Зверев грузно присел на шаткую табуретку, слегка отдышался, посмотрел на меня в упор глазами своими карими, почему-то усталыми, влажными, покачал головой взлохмаченной и грустно, с какой-то болью очевидной, с усилием явным, не сказал, а почти прошептал:

 У Костаки случился пожар

 Где?

 Недавно, на даче, в Баковке. Там хранил он изрядную часть огромной своей коллекции. Были там иконы чудесные. Были там и мои работы, очень много давних работ. Вроде столько всего сгорело! Подожгли, наверное, дачу специально всякие сволочи. Я звонил ему. Он просил меня поскорее к нему приехать. Ну а мне, ты меня пойми, ты всегда меня понимаешь, приезжать одному к Костаки тяжело, поверь. И поэтому обращаюсь к тебе по-дружески, напрямую: давай с тобой мы к Костаки вместе поедем. Ты ведь знаешь с тобой мне спокойнее, где бы ни были мы, в любом, даже самом опасном месте, и в любой ситуации, даже самой сложной, словом, везде. Поддержи меня нынче, старик! Надо ехать. Поедем вдвоем! Я сказал:

 Хорошо. Поедем. А когда?

 Да прямо сейчас. Ты давай, собирайся, друг. И поедем. Костаки ждет.

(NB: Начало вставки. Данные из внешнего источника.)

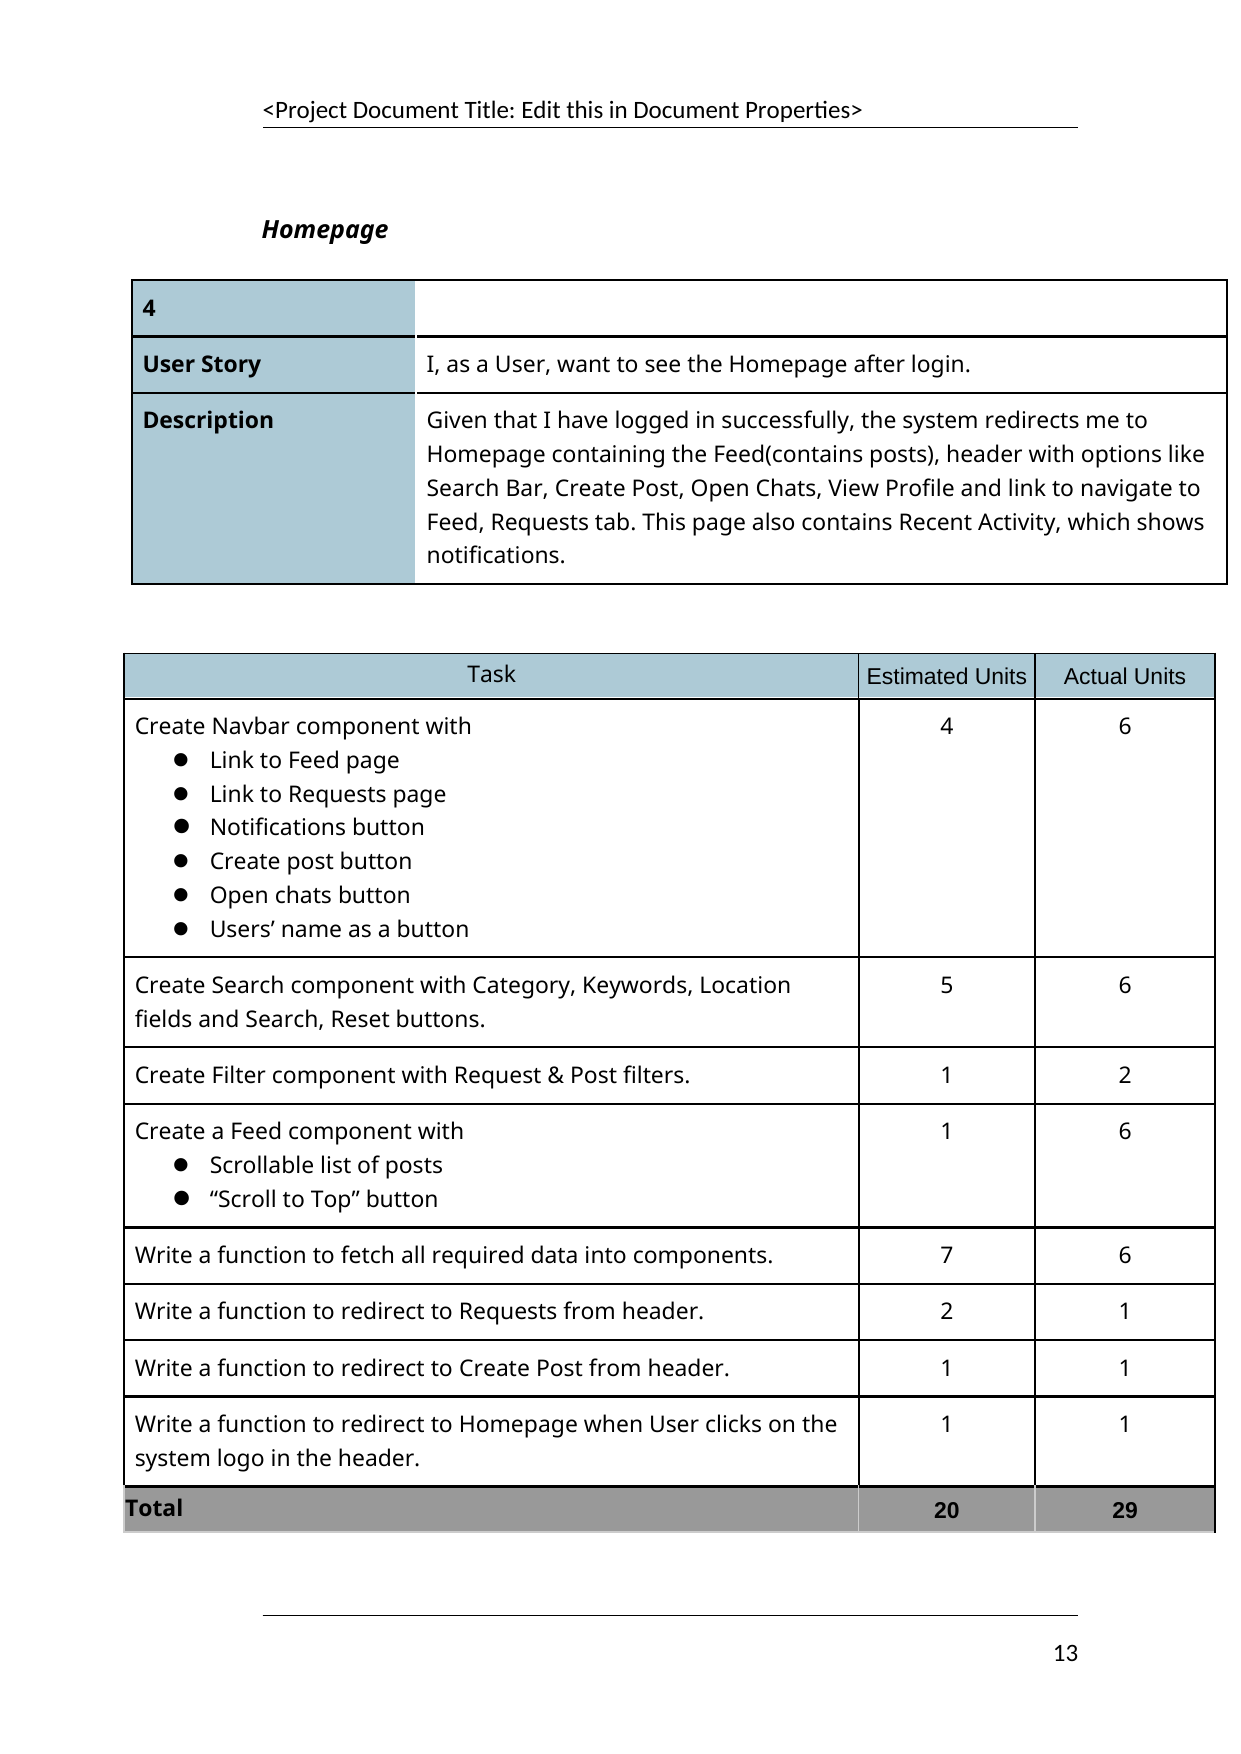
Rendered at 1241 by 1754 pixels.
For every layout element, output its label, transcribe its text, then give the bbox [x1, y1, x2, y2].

table_cell I, as a User, want to see the Homepage after login. [417, 338, 1226, 392]
table_cell Create Navbar component with Link to Feed page Link to Requests page Notifications button Create post button Open chats button Users’ name as a button [125, 700, 858, 956]
table_cell Write a function to redirect to Homepage when User clicks on the system logo in the header. [125, 1398, 858, 1485]
table_cell 6 [1036, 958, 1214, 1046]
table_cell 1 [1036, 1341, 1214, 1395]
table_cell 6 [1036, 1105, 1214, 1226]
table_header [417, 281, 1226, 335]
table_cell 1 [860, 1341, 1034, 1395]
table_cell 4 [860, 700, 1034, 956]
table_header Task [125, 654, 858, 697]
table_cell 6 [1036, 700, 1214, 956]
table_header Estimated Units [859, 654, 1034, 697]
table_cell 20 [859, 1488, 1034, 1531]
subtitle Homepage [261, 195, 1078, 245]
table_cell 29 [1036, 1488, 1214, 1531]
table_cell 2 [860, 1285, 1034, 1339]
table_cell Create Search component with Category, Keywords, Location fields and Search, Reset buttons. [125, 958, 858, 1046]
table_cell Create a Feed component with Scrollable list of posts “Scroll to Top” button [125, 1105, 858, 1226]
table_cell 1 [860, 1398, 1034, 1485]
table_header Actual Units [1036, 654, 1214, 697]
table_cell Description [133, 394, 415, 583]
table_cell 7 [860, 1229, 1034, 1283]
table_cell User Story [133, 338, 415, 392]
table_cell 1 [860, 1048, 1034, 1102]
table_cell Create Filter component with Request & Post filters. [125, 1048, 858, 1102]
table_cell Total [125, 1488, 858, 1531]
table_cell 1 [1036, 1285, 1214, 1339]
table_header 4 [133, 281, 415, 335]
table_cell Write a function to redirect to Requests from header. [125, 1285, 858, 1339]
table_cell 6 [1036, 1229, 1214, 1283]
table_cell 5 [860, 958, 1034, 1046]
table_cell Write a function to redirect to Create Post from header. [125, 1341, 858, 1395]
table_cell 1 [860, 1105, 1034, 1226]
table_cell 1 [1036, 1398, 1214, 1485]
table_cell 2 [1036, 1048, 1214, 1102]
table_cell Given that I have logged in successfully, the system redirects me to Homepage containing the Feed(contains posts), header with options like Search Bar, Create Post, Open Chats, View Profile and link to navigate to Feed, Requests tab. This page also contains Recent Activity, which shows notifications. [417, 394, 1226, 583]
table_cell Write a function to fetch all required data into components. [125, 1229, 858, 1283]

Я накинул куртку свою. Взял портфель.

 Ну, вот. Я готов.

Зверев, хрипло и кратко:

 Вперед!

На улице Зверев привычно помахал рукой у обочины дороги. Довольно быстро остановил такси.

И мы с ним вдвоем поехали по московским просторам к Костаки.

День, весенний, но темноватый почему-то и даже сумрачный, был довольно холодным. Ветер налетал на деревья голые и раскачивал ветви их, шевелил обрывки афиш, залетал в окно приоткрытое, внутрь, в машину, где мы курили и молчали. И снег лежал у оград и стен. И асфальт скользким, прочным ледком поблескивал. И вдали, в нависшем над городом, беспокойном, тяжелом небе, назревала, клубясь и хмурясь, разрастаясь, ненастная хмарь.

Зверев был напряжен. Молчал.

Иногда головой качал.

И вздыхал. И шептал:

 Пожар

И опять замолкал, надолго.

И смотрел, насупившись, грустно и светло, за стекло, слегка запотевшее, а куда он смотрел да кто его знает, может в прошлое, отшумевшее, героическое свое, ну а может быть в настоящее, где летали над сквером голуби и клубились в небе свинцовые и лиловые облака, или, может быть прямо в грядущее, всех нас там, в отдаленье, ждущее, до которого нам идти еще через годы, как сквозь века.